> WORKING DATA
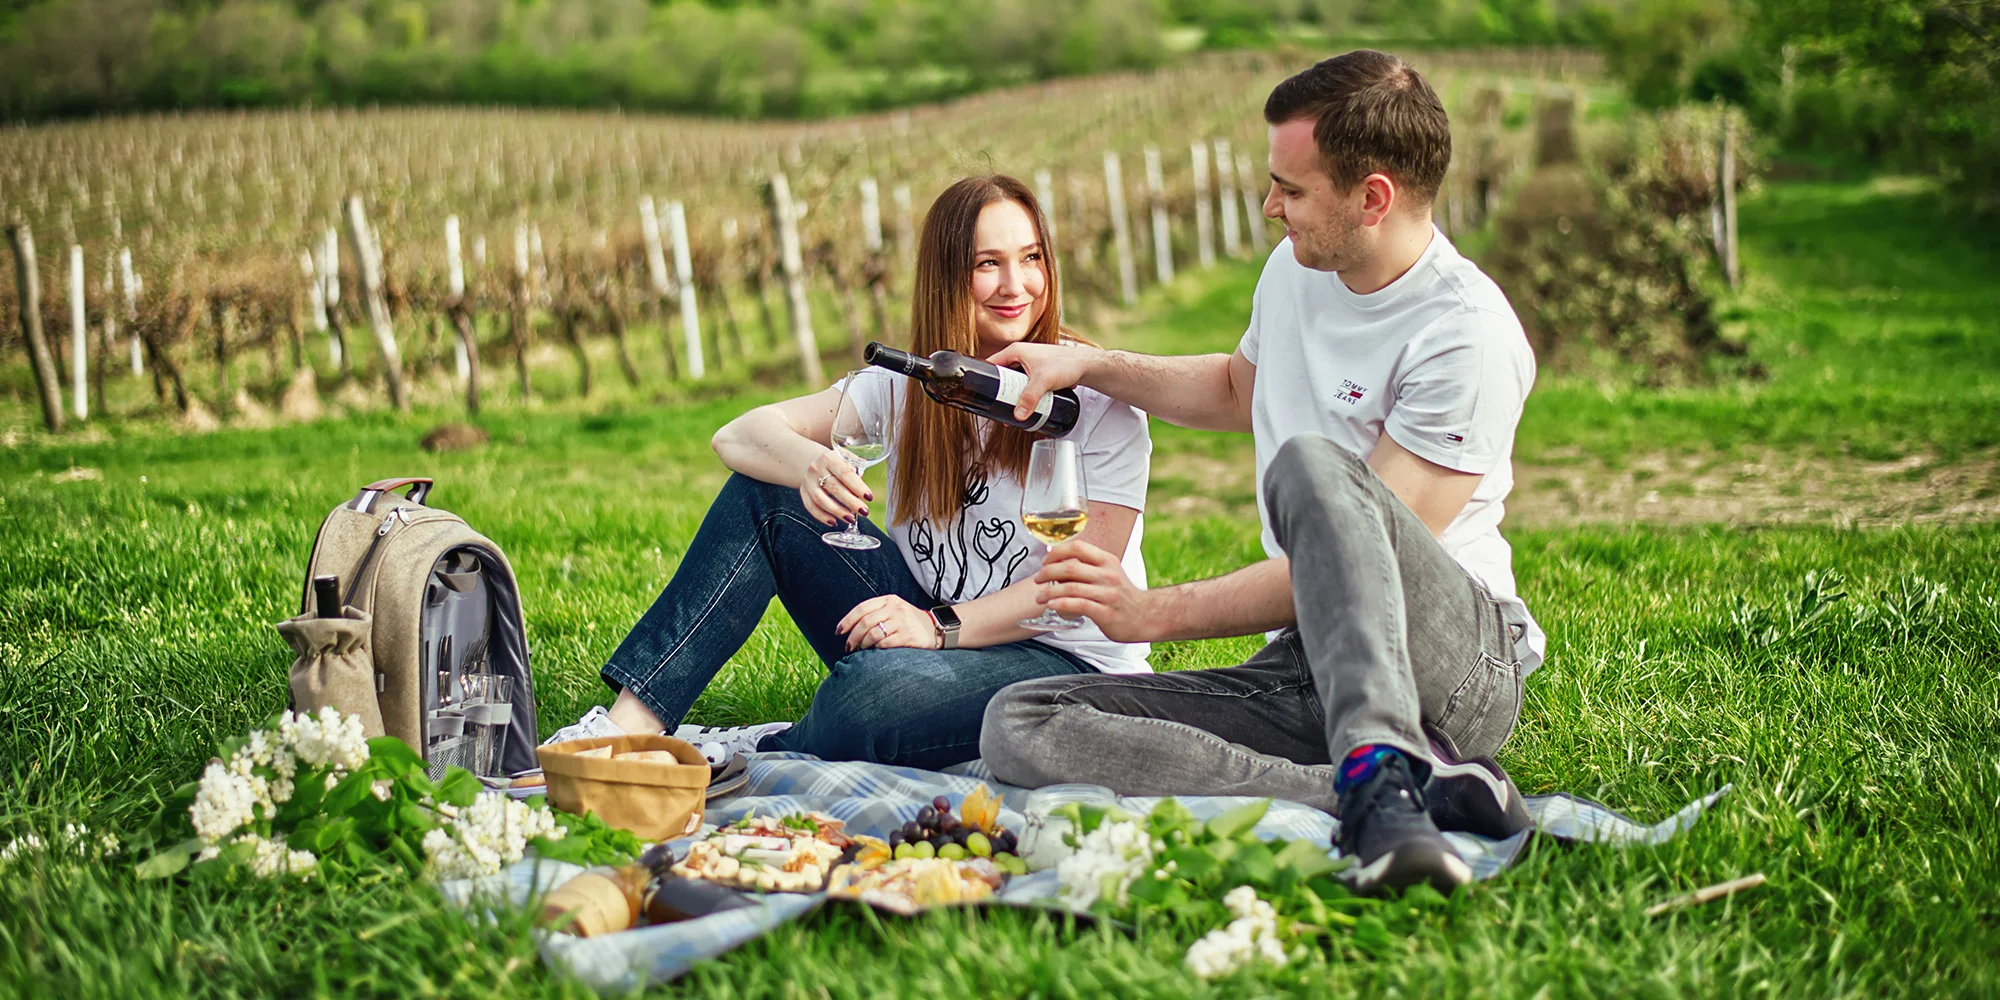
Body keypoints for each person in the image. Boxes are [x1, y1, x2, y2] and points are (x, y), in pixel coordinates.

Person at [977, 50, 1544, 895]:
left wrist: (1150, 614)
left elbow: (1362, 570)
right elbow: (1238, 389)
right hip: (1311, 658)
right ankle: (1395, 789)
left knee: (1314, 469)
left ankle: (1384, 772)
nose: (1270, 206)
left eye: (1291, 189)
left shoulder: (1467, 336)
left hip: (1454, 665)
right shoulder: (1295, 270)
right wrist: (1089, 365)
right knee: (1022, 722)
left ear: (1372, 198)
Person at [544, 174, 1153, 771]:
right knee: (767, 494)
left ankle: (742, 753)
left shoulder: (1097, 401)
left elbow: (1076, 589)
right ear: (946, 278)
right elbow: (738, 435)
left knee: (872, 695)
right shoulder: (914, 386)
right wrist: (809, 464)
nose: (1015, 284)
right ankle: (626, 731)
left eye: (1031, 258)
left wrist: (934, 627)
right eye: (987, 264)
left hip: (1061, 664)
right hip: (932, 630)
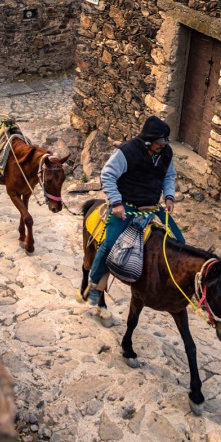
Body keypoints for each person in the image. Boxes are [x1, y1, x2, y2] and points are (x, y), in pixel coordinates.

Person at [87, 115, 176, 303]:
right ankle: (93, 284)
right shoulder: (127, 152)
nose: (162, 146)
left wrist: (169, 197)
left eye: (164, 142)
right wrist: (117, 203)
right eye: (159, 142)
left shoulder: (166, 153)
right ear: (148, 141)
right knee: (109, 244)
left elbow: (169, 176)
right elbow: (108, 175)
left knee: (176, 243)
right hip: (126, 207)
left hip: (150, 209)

> WHAT TO DO
Exact repeat of the material above: every line from the one with "right ankle: (626, 731)" through the one with "nose: (162, 146)", endpoints included, and nothing more. No pictures.

> RESULT FOR THIS TASK
right ankle: (626, 731)
left eye: (1031, 258)
left wrist: (934, 627)
right eye: (987, 264)
left hip: (1061, 664)
right hip: (932, 630)
Body keypoints for each person in the image. Boxes are [x1, y1, x2, y2] and points are (x, y), in pixel coordinates.

Person at [87, 115, 176, 303]:
right ankle: (93, 284)
right shoulder: (127, 152)
nose: (162, 146)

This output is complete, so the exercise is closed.